Success is a lousy teacher. It seduces smart people into thinking they can’t lose.
Bill Gates
Interrogate Your Own Assumptions
With a fresh view of trends, current and future-state issues, practice your strategic skills by challenging your own assumptions about a problem. Ask yourself, “How do I broaden what I am currently considering?” or “What am I ignoring or undervaluing in this equation?” to illuminate natural blind spots. Questions are the language of strategy; don’t be afraid to use them, even if you develop a habit of talking to yourself.
‘Specialization’ (i.e., digital, retail, content strategy, communication strategy) provides us a hyper-focused strategic lens. But if you’re repeatedly solving one type of problem, you can lose your ability to see the bigger picture. The remedy is to elevate your commitment to observation (‘alien eyes’) and anticipation (future-state reading). Pulling input from a broad view of the world and seeking out its points of intersection hones our systems thinking skills, and your solution may lie in another part of the system. A mastery of systems thinking is crucial, because it reveals the interconnectedness of everything – the systems or frameworks within which the gears of culture–and brands–turn.

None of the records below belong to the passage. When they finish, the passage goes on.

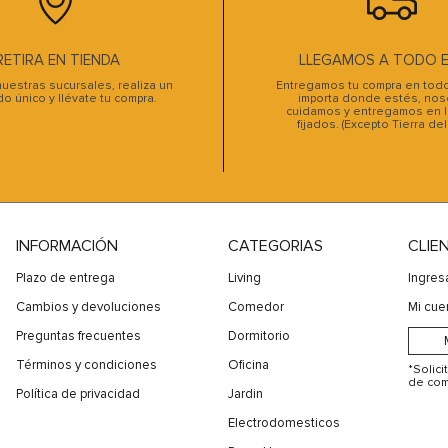
10
.
sofa cama
RETIRA EN TIENDA
LLEGAMOS A TODO EL
uestras sucursales, realiza un
Entregamos tu compra en todo 
do único y llévate tu compra.
importa donde estés, noso
cuidamos y entregamos en l
fijados. (Excepto Tierra de
INFORMACIÓN
CATEGORIAS
CLIE
Plazo de entrega
Living
Ingres
Cambios y devoluciones
Comedor
Mi cue
Preguntas frecuentes
Dormitorio
Términos y condiciones
Oficina
*Solic
de com
Política de privacidad
Jardin
Electrodomesticos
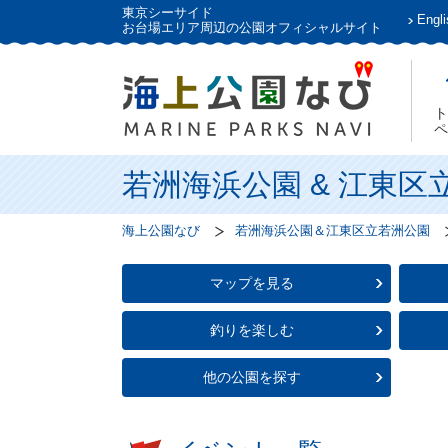
東京シーサイド
Engli
お台場エリア周辺の公園オフィシャルサイト
ト
ペ
若洲海浜公園 & 江東区
海上公園なび
若洲海浜公園＆江東区立若洲公園
マップを見る
釣りを楽しむ
他の公園を探す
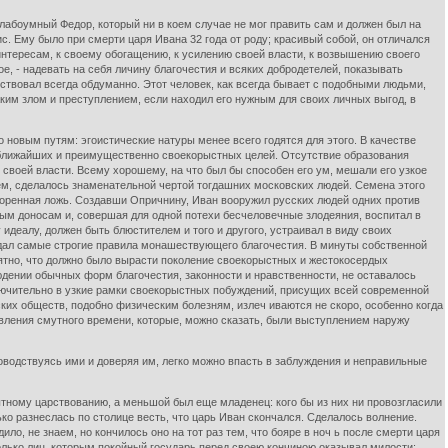
лабоумный Федор, который ни в коем случае не мог править сам и должен был на
с. Ему было при смерти царя Ивана 32 года от роду; красивый собой, он отличался
интересам, к своему обогащению, к усилению своей власти, к возвышению своего
е, - надевать на себя личину благочестия и всяких добродетелей, показывать
йствовал всегда обдуманно. Этот человек, как всегда бывает с подобными людьми,
аким злом и преступлением, если находил его нужным для своих личных выгод, в
 новым путям: эгоистические натуры менее всего годятся для этого. В качестве
я ближайших и преимущественно своекорыстных целей. Отсутствие образования
 своей власти. Всему хорошему, на что был бы способен его ум, мешали его узкое
ем, сделалось знаменательной чертой тогдашних московских людей. Семена этого
воренная ложь. Создавши Опричнину, Иван вооружил русских людей одних против
ным доносам и, совершая для одной потехи бесчеловечные злодеяния, воспитал в
 идеалу, должен быть блюстителем и того и другого, устраивал в виду своих
юдал самые строгие правила монашествующего благочестия. В минуты собственной
нятно, что должно было вырасти поколение своекорыстных и жестокосердых
юдении обычных форм благочестия, законности и нравственности, не оставалось
сключительно в узкие рамки своекорыстных побуждений, присущих всей современной
ких обществ, подобно физическим болезням, излеч иваются не скоро, особенно когда
вления смутного времени, которые, можно сказать, были выступлением наружу
ководствуясь ими и доверяя им, легко можно впасть в заблуждения и неправильные
тному царствованию, а меньшой был еще младенец: кого бы из них ни провозгласили
ько разнеслась по столице весть, что царь Иван скончался. Сделалось волнение.
о, не знаем, но кончилось оно на тот раз тем, что бояре в ноч ь после смерти царя
олько лиц, которым покойный государь перед своею кончиною оказывал милости:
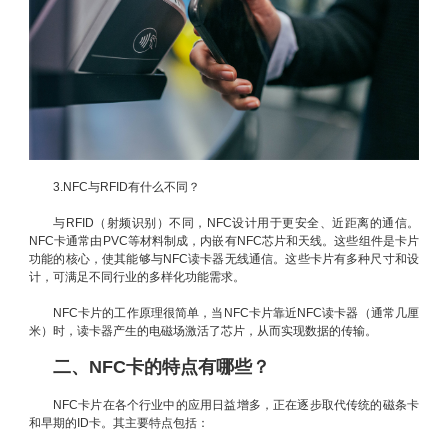
3.NFC与RFID有什么不同？
与RFID（射频识别）不同，NFC设计用于更安全、近距离的通信。
NFC卡通常由PVC等材料制成，内嵌有NFC芯片和天线。这些组件是卡片
功能的核心，使其能够与NFC读卡器无线通信。这些卡片有多种尺寸和设
计，可满足不同行业的多样化功能需求。
NFC卡片的工作原理很简单，当NFC卡片靠近NFC读卡器（通常几厘
米）时，读卡器产生的电磁场激活了芯片，从而实现数据的传输。
二、NFC卡的特点有哪些？
NFC卡片在各个行业中的应用日益增多，正在逐步取代传统的磁条卡
和早期的ID卡。其主要特点包括：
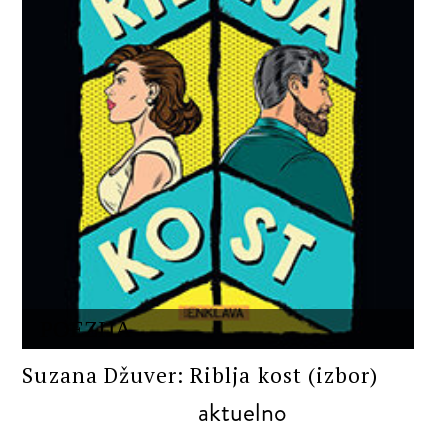
POEZIJA
Suzana Džuver: Riblja kost (izbor)
aktuelno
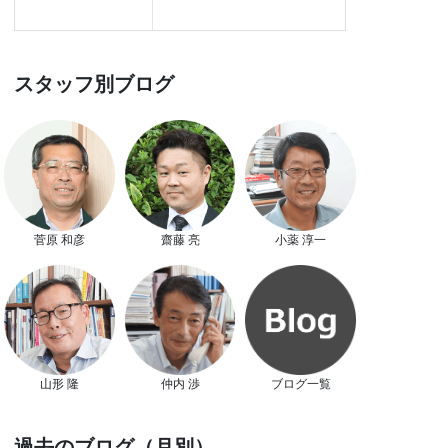
スタッフ別ブログ
菅原 和彦
齋藤 亮
小薬 淳一
山形 隆
仲内 渉
ブログ一覧
過去のブログ（月別）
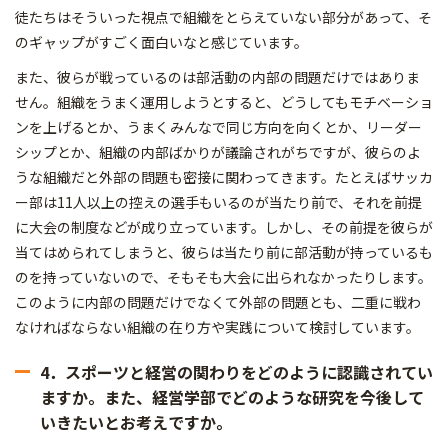
徒たちはそういった視点で組織をとらえていない部分があって、そ
のギャップがすごく面白いなと感じています。
また、彼らが戦っているのは部活動の内部の問題だけではありま
せん。組織をうまく運用しようとすると、どうしてもモチベーショ
ンを上げるとか、うまくみんなで同じ方向を向くとか、リーダー
シップとか、組織の内部ばかりが議論されがちですが、彼らのよ
うな組織だと外部の問題も密接に関わってきます。たとえばサッカ
ー部は11人以上の控えの選手もいるのが当たり前で、それを前提
に大会の制度などが成り立っています。しかし、その前提を彼らが
当てはめられてしまうと、彼らは当たり前に部活動が持っているも
のを持っていないので、そもそも大会に出られなかったりします。
このように内部の問題だけでなくて外部の問題とも、二重に戦わ
なければならない組織の在り方や実践について検討しています。
4．スポーツと経営の関わりをどのように認識されてい
ますか。また、経営学部でどのような研究を今後して
いきたいとお考えですか。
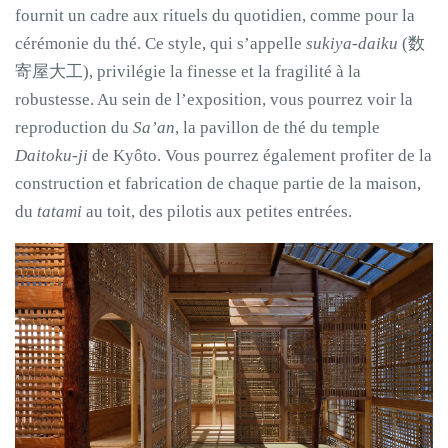
fournit un cadre aux rituels du quotidien, comme pour la
cérémonie du thé. Ce style, qui s’appelle
sukiya-daiku
(数
寄屋大工), privilégie la finesse et la fragilité à la
robustesse. Au sein de l’exposition, vous pourrez voir la
reproduction du
Sa’an
, la pavillon de thé du temple
Daitoku-ji
de Kyôto. Vous pourrez également profiter de la
construction et fabrication de chaque partie de la maison,
du
tatami
au toit, des pilotis aux petites entrées.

By carving out time for curiosity, suspending judgement and looking at information from diverse or unexpected points of view, you will uncover fresh possibilities, optimized approaches, and new outcomes.
Developing your strategic thinking skills takes three things: time, perseverance and courage. It can be a struggle to lift yourself out of the weeds and feed your curiosity. It can be tough to maintain a commitment to a practice. It can be daunting to take a risk and decide to attempt a new way, especially when the old ways aren’t in urgent disrepair. Creating a more disciplined system of using these tools can make you a better brand builder and a more well-rounded strategic thinker. It can also expand your view of the world and your ability to envision how to make it better.